> Records to use
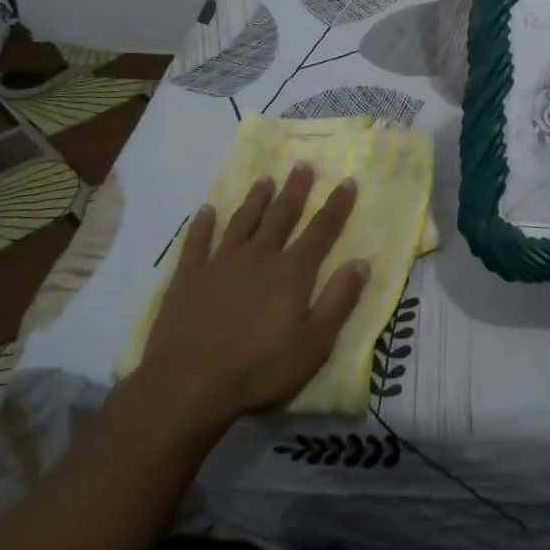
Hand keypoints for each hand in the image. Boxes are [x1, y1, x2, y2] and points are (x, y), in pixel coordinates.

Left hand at [134, 166, 368, 431]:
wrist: (188, 384)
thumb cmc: (259, 369)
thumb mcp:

> Description of the task
Every record should be duplicated exactly, though any picture in it must be left out.

> Result of the exercise
Hand keypoints for each hand in the image. Boxes are [x1, y1, x2, y2] and points are (x, y), in pixel coordinates.

Left hand at [134, 166, 368, 431]:
wrist: (188, 384)
thumb cmc: (259, 369)
thumb mcp:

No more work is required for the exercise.